Five Live Investigates used data from an FOI request to back up the whistleblower’s story:
Figures released after a Freedom of Information request show that incidents where patients waited for more than 30 minutes after the first responder called for back-up increased from 1,241 in December 2011 to 2,884 last November. The biggest problems were in Essex.
Not necessarily a different story to the one told by the government data – but certainly one with more information. Note that the Government data doesn’t tell you how many Category A calls are received.

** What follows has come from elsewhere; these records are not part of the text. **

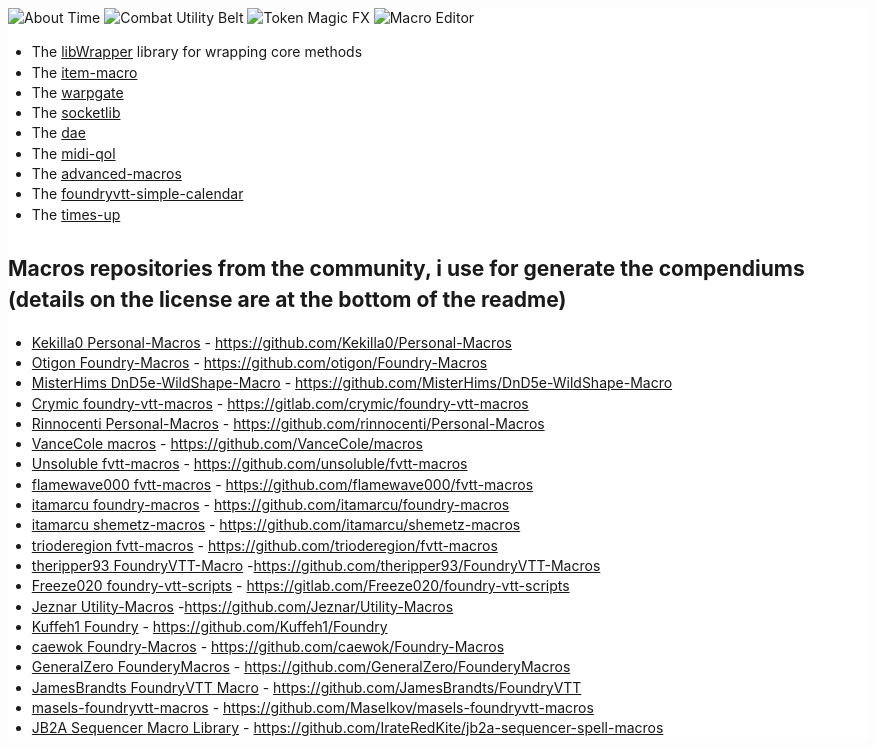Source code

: ![About Time](https://img.shields.io/badge/About%20Time-Optional-lightgrey)
![Combat Utility Belt](https://img.shields.io/badge/Combat%20Utility%20Belt-Optional-lightgrey)
![Token Magic FX](https://img.shields.io/badge/Token%20Magic%20FX-Optional-lightgrey)
![Macro Editor](https://img.shields.io/badge/Macro%20Editor-Recommended-lightgreen)

- The [libWrapper](https://github.com/ruipin/fvtt-lib-wrapper) library for wrapping core methods
- The [item-macro](https://github.com/Kekilla0/Item-Macro)
- The [warpgate](https://github.com/trioderegion/warpgate)
- The [socketlib]()
- The [dae](https://gitlab.com/tposney/dae/)
- The [midi-qol](https://gitlab.com/tposney/midi-qol)
- The [advanced-macros](https://github.com/League-of-Foundry-Developers/fvtt-advanced-macros)
- The [foundryvtt-simple-calendar](https://github.com/vigoren/foundryvtt-simple-calendar)
- The [times-up](https://gitlab.com/tposney/times-up/raw/master/package/module.json)

## Macros repositories from the community, i use for generate the compendiums (details on the license are at the bottom of the readme)

- [Kekilla0 Personal-Macros](https://github.com/Kekilla0/Personal-Macros) - https://github.com/Kekilla0/Personal-Macros
- [Otigon Foundry-Macros](https://github.com/otigon/Foundry-Macros) - https://github.com/otigon/Foundry-Macros
- [MisterHims DnD5e-WildShape-Macro](https://github.com/MisterHims/DnD5e-WildShape-Macro) - https://github.com/MisterHims/DnD5e-WildShape-Macro
- [Crymic foundry-vtt-macros](https://gitlab.com/crymic/foundry-vtt-macros) - https://gitlab.com/crymic/foundry-vtt-macros
- [Rinnocenti Personal-Macros](https://github.com/rinnocenti/Personal-Macros) - https://github.com/rinnocenti/Personal-Macros
- [VanceCole macros](https://github.com/VanceCole/macros) - https://github.com/VanceCole/macros
- [Unsoluble fvtt-macros](https://github.com/unsoluble/fvtt-macros) - https://github.com/unsoluble/fvtt-macros
- [flamewave000 fvtt-macros](https://github.com/flamewave000/fvtt-macros) - https://github.com/flamewave000/fvtt-macros
- [itamarcu foundry-macros](https://github.com/itamarcu/foundry-macros) - https://github.com/itamarcu/foundry-macros
- [itamarcu shemetz-macros](https://github.com/itamarcu/shemetz-macros) - https://github.com/itamarcu/shemetz-macros
- [trioderegion fvtt-macros](https://github.com/trioderegion/fvtt-macros) - https://github.com/trioderegion/fvtt-macros
- [theripper93 FoundryVTT-Macro](https://github.com/theripper93/FoundryVTT-Macros) -https://github.com/theripper93/FoundryVTT-Macros
- [Freeze020 foundry-vtt-scripts](https://gitlab.com/Freeze020/foundry-vtt-scripts) - https://gitlab.com/Freeze020/foundry-vtt-scripts
- [Jeznar Utility-Macros](https://github.com/Jeznar/Utility-Macros) -https://github.com/Jeznar/Utility-Macros
- [Kuffeh1 Foundry](https://github.com/Kuffeh1/Foundry) - https://github.com/Kuffeh1/Foundry
- [caewok Foundry-Macros](https://github.com/caewok/Foundry-Macros) - https://github.com/caewok/Foundry-Macros
- [GeneralZero FounderyMacros](https://github.com/GeneralZero/FounderyMacros) - https://github.com/GeneralZero/FounderyMacros
- [JamesBrandts FoundryVTT Macro](https://github.com/JamesBrandts/FoundryVTT) - https://github.com/JamesBrandts/FoundryVTT
- [masels-foundryvtt-macros](https://github.com/Maselkov/masels-foundryvtt-macros) - https://github.com/Maselkov/masels-foundryvtt-macros
- [JB2A Sequencer Macro Library](https://github.com/IrateRedKite/jb2a-sequencer-spell-macros) - https://github.com/IrateRedKite/jb2a-sequencer-spell-macros
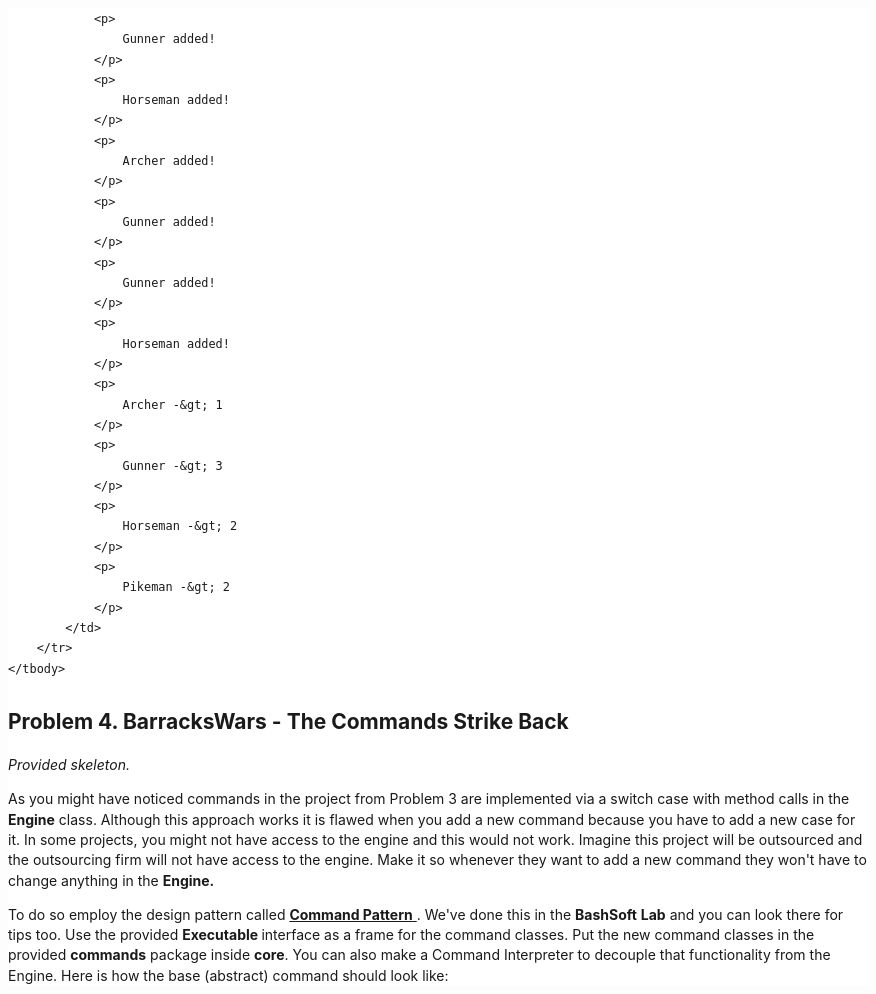                 <p>
                    Gunner added!
                </p>
                <p>
                    Horseman added!
                </p>
                <p>
                    Archer added!
                </p>
                <p>
                    Gunner added!
                </p>
                <p>
                    Gunner added!
                </p>
                <p>
                    Horseman added!
                </p>
                <p>
                    Archer -&gt; 1
                </p>
                <p>
                    Gunner -&gt; 3
                </p>
                <p>
                    Horseman -&gt; 2
                </p>
                <p>
                    Pikeman -&gt; 2
                </p>
            </td>
        </tr>
    </tbody>
</table>
<h2>
    Problem 4. BarracksWars - The Commands Strike Back
</h2>
<p>
    <em>Provided skeleton.</em>
</p>
<p>
    As you might have noticed commands in the project from Problem 3 are
implemented via a switch case with method calls in the    <strong>Engine</strong> class. Although this approach works it is flawed
    when you add a new command because you have to add a new case for it. In
    some projects, you might not have access to the engine and this would not
    work. Imagine this project will be outsourced and the outsourcing firm will
    not have access to the engine. Make it so whenever they want to add a new
    command they won't have to change anything in the <strong>Engine.</strong>
</p>
<p>
    To do so employ the design pattern called
    <a href="https://en.wikipedia.org/wiki/Command_pattern">
        <strong>Command Pattern</strong>
    </a>
    . We've done this in the <strong>BashSoft</strong> <strong>Lab</strong> and
you can look there for tips too. Use the provided    <strong>Executable </strong>interface as a frame for the command classes.
    Put the new command classes in the provided <strong>commands</strong>
    package inside <strong>core</strong>. You can also make a Command
    Interpreter to decouple that functionality from the Engine. Here is how the
    base (abstract) command should look like:
</p>
<p>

When the three parts come together, it’s a safe bet we have the Whole Story. Remove any one part, and that becomes less likely. Like Data stories which just report numbers without any expert knowledge applied. Or an FOI request which reveals information about one council but lacks any contextual overview data from other councils to compare. Or the expert knowledge which is hard to verify without either data or FOI.
I’m not saying stories which rely on any one part alone aren’t important, relevant stories, but together they make for something very important. And that’s why this story on Five Live shows why we should always strive to knit all three together – and ensure we retain access to the Freedom of Information Act in its current form.